**MATERIAL FOR THE TASK:**
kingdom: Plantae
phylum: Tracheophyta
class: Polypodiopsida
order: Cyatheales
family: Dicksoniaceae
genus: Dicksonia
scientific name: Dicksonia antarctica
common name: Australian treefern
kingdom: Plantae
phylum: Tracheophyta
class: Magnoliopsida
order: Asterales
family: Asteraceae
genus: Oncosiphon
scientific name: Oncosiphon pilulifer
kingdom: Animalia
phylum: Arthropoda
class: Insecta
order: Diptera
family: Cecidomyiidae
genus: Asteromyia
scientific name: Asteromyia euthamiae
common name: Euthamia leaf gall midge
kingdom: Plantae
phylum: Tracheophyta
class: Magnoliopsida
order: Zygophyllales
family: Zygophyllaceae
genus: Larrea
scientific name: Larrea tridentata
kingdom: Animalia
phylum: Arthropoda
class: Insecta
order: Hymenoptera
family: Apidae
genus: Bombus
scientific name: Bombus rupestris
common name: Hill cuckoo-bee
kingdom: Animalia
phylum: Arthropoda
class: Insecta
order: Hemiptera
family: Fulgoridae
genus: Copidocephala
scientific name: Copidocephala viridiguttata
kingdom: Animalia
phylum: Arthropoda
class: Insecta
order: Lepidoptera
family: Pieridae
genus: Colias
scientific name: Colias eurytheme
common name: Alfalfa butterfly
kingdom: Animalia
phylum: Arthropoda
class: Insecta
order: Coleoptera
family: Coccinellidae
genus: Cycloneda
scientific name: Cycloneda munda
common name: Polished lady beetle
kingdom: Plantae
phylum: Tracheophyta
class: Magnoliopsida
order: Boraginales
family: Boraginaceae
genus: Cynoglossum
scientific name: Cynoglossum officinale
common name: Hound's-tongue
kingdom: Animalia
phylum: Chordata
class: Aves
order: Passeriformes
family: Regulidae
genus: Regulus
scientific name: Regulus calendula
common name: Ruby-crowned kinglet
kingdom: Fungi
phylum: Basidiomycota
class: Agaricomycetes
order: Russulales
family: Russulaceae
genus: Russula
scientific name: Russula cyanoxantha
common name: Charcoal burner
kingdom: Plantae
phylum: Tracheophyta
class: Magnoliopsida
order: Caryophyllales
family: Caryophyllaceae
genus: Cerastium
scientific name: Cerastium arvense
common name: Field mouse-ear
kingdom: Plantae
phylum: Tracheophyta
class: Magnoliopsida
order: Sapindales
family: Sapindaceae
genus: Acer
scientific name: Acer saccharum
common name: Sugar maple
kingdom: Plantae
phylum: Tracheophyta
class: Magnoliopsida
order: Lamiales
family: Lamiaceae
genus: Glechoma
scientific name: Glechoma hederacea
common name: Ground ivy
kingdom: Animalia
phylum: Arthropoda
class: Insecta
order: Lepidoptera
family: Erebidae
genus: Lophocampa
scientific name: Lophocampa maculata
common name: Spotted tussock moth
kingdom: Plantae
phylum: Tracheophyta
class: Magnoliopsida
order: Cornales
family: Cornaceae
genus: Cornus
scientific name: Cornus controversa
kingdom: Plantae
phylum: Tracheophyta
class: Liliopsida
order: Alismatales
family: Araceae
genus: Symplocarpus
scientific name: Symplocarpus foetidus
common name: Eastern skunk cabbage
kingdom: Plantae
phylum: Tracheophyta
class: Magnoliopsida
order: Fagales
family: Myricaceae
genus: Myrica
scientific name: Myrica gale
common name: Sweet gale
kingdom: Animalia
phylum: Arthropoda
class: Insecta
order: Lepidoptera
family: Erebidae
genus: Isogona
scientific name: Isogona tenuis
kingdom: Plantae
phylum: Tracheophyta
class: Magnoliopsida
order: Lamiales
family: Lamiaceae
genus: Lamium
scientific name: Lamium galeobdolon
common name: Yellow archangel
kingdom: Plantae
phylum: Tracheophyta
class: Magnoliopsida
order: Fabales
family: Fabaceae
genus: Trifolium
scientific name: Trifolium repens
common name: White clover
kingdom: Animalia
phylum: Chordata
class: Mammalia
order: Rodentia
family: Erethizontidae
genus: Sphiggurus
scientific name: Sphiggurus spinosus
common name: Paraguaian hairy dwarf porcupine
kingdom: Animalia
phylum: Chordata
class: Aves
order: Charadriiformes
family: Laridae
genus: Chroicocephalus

**THE REQUEST:** Reproduce every line of all the items above word for word, keeping their original order.

**SOLVED EXERCISE:**
kingdom: Plantae
phylum: Tracheophyta
class: Polypodiopsida
order: Cyatheales
family: Dicksoniaceae
genus: Dicksonia
scientific name: Dicksonia antarctica
common name: Australian treefern
kingdom: Plantae
phylum: Tracheophyta
class: Magnoliopsida
order: Asterales
family: Asteraceae
genus: Oncosiphon
scientific name: Oncosiphon pilulifer
kingdom: Animalia
phylum: Arthropoda
class: Insecta
order: Diptera
family: Cecidomyiidae
genus: Asteromyia
scientific name: Asteromyia euthamiae
common name: Euthamia leaf gall midge
kingdom: Plantae
phylum: Tracheophyta
class: Magnoliopsida
order: Zygophyllales
family: Zygophyllaceae
genus: Larrea
scientific name: Larrea tridentata
kingdom: Animalia
phylum: Arthropoda
class: Insecta
order: Hymenoptera
family: Apidae
genus: Bombus
scientific name: Bombus rupestris
common name: Hill cuckoo-bee
kingdom: Animalia
phylum: Arthropoda
class: Insecta
order: Hemiptera
family: Fulgoridae
genus: Copidocephala
scientific name: Copidocephala viridiguttata
kingdom: Animalia
phylum: Arthropoda
class: Insecta
order: Lepidoptera
family: Pieridae
genus: Colias
scientific name: Colias eurytheme
common name: Alfalfa butterfly
kingdom: Animalia
phylum: Arthropoda
class: Insecta
order: Coleoptera
family: Coccinellidae
genus: Cycloneda
scientific name: Cycloneda munda
common name: Polished lady beetle
kingdom: Plantae
phylum: Tracheophyta
class: Magnoliopsida
order: Boraginales
family: Boraginaceae
genus: Cynoglossum
scientific name: Cynoglossum officinale
common name: Hound's-tongue
kingdom: Animalia
phylum: Chordata
class: Aves
order: Passeriformes
family: Regulidae
genus: Regulus
scientific name: Regulus calendula
common name: Ruby-crowned kinglet
kingdom: Fungi
phylum: Basidiomycota
class: Agaricomycetes
order: Russulales
family: Russulaceae
genus: Russula
scientific name: Russula cyanoxantha
common name: Charcoal burner
kingdom: Plantae
phylum: Tracheophyta
class: Magnoliopsida
order: Caryophyllales
family: Caryophyllaceae
genus: Cerastium
scientific name: Cerastium arvense
common name: Field mouse-ear
kingdom: Plantae
phylum: Tracheophyta
class: Magnoliopsida
order: Sapindales
family: Sapindaceae
genus: Acer
scientific name: Acer saccharum
common name: Sugar maple
kingdom: Plantae
phylum: Tracheophyta
class: Magnoliopsida
order: Lamiales
family: Lamiaceae
genus: Glechoma
scientific name: Glechoma hederacea
common name: Ground ivy
kingdom: Animalia
phylum: Arthropoda
class: Insecta
order: Lepidoptera
family: Erebidae
genus: Lophocampa
scientific name: Lophocampa maculata
common name: Spotted tussock moth
kingdom: Plantae
phylum: Tracheophyta
class: Magnoliopsida
order: Cornales
family: Cornaceae
genus: Cornus
scientific name: Cornus controversa
kingdom: Plantae
phylum: Tracheophyta
class: Liliopsida
order: Alismatales
family: Araceae
genus: Symplocarpus
scientific name: Symplocarpus foetidus
common name: Eastern skunk cabbage
kingdom: Plantae
phylum: Tracheophyta
class: Magnoliopsida
order: Fagales
family: Myricaceae
genus: Myrica
scientific name: Myrica gale
common name: Sweet gale
kingdom: Animalia
phylum: Arthropoda
class: Insecta
order: Lepidoptera
family: Erebidae
genus: Isogona
scientific name: Isogona tenuis
kingdom: Plantae
phylum: Tracheophyta
class: Magnoliopsida
order: Lamiales
family: Lamiaceae
genus: Lamium
scientific name: Lamium galeobdolon
common name: Yellow archangel
kingdom: Plantae
phylum: Tracheophyta
class: Magnoliopsida
order: Fabales
family: Fabaceae
genus: Trifolium
scientific name: Trifolium repens
common name: White clover
kingdom: Animalia
phylum: Chordata
class: Mammalia
order: Rodentia
family: Erethizontidae
genus: Sphiggurus
scientific name: Sphiggurus spinosus
common name: Paraguaian hairy dwarf porcupine
kingdom: Animalia
phylum: Chordata
class: Aves
order: Charadriiformes
family: Laridae
genus: Chroicocephalus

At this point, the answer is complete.